Stored data entries
▼▼▼

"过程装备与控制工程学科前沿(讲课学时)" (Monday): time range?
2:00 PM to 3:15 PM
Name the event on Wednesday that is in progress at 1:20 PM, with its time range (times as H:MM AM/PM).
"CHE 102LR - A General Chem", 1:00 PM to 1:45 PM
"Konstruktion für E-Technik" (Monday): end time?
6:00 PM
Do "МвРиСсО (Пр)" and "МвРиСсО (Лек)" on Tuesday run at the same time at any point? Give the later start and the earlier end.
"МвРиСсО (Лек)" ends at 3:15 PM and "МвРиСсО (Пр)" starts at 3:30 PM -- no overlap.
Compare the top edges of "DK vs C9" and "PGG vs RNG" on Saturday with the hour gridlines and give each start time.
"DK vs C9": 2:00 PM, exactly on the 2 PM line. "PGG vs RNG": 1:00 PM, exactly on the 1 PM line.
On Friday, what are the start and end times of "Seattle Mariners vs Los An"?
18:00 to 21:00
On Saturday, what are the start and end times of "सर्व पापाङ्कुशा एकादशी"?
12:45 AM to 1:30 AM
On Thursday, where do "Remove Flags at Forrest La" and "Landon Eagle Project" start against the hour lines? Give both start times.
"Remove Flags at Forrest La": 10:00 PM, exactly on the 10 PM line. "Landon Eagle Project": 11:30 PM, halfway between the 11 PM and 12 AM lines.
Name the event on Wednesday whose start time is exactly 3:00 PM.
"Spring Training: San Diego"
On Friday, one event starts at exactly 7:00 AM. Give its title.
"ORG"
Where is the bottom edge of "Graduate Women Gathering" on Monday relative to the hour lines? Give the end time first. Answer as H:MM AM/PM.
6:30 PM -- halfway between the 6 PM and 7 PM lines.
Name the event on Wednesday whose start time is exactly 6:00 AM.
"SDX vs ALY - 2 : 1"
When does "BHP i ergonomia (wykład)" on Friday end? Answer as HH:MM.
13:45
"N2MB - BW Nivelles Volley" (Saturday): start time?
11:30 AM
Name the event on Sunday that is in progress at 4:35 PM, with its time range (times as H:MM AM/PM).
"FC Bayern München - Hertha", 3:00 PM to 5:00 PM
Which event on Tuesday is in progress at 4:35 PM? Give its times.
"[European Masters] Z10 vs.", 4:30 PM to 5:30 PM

▲▲▲

Rewrite all of the records above, replacing each "time range" with "start and end times" and leaving everything else unchanged.

"过程装备与控制工程学科前沿(讲课学时)" (Monday): start and end times?
2:00 PM to 3:15 PM
Name the event on Wednesday that is in progress at 1:20 PM, with its start and end times (times as H:MM AM/PM).
"CHE 102LR - A General Chem", 1:00 PM to 1:45 PM
"Konstruktion für E-Technik" (Monday): end time?
6:00 PM
Do "МвРиСсО (Пр)" and "МвРиСсО (Лек)" on Tuesday run at the same time at any point? Give the later start and the earlier end.
"МвРиСсО (Лек)" ends at 3:15 PM and "МвРиСсО (Пр)" starts at 3:30 PM -- no overlap.
Compare the top edges of "DK vs C9" and "PGG vs RNG" on Saturday with the hour gridlines and give each start time.
"DK vs C9": 2:00 PM, exactly on the 2 PM line. "PGG vs RNG": 1:00 PM, exactly on the 1 PM line.
On Friday, what are the start and end times of "Seattle Mariners vs Los An"?
18:00 to 21:00
On Saturday, what are the start and end times of "सर्व पापाङ्कुशा एकादशी"?
12:45 AM to 1:30 AM
On Thursday, where do "Remove Flags at Forrest La" and "Landon Eagle Project" start against the hour lines? Give both start times.
"Remove Flags at Forrest La": 10:00 PM, exactly on the 10 PM line. "Landon Eagle Project": 11:30 PM, halfway between the 11 PM and 12 AM lines.
Name the event on Wednesday whose start time is exactly 3:00 PM.
"Spring Training: San Diego"
On Friday, one event starts at exactly 7:00 AM. Give its title.
"ORG"
Where is the bottom edge of "Graduate Women Gathering" on Monday relative to the hour lines? Give the end time first. Answer as H:MM AM/PM.
6:30 PM -- halfway between the 6 PM and 7 PM lines.
Name the event on Wednesday whose start time is exactly 6:00 AM.
"SDX vs ALY - 2 : 1"
When does "BHP i ergonomia (wykład)" on Friday end? Answer as HH:MM.
13:45
"N2MB - BW Nivelles Volley" (Saturday): start time?
11:30 AM
Name the event on Sunday that is in progress at 4:35 PM, with its start and end times (times as H:MM AM/PM).
"FC Bayern München - Hertha", 3:00 PM to 5:00 PM
Which event on Tuesday is in progress at 4:35 PM? Give its times.
"[European Masters] Z10 vs.", 4:30 PM to 5:30 PM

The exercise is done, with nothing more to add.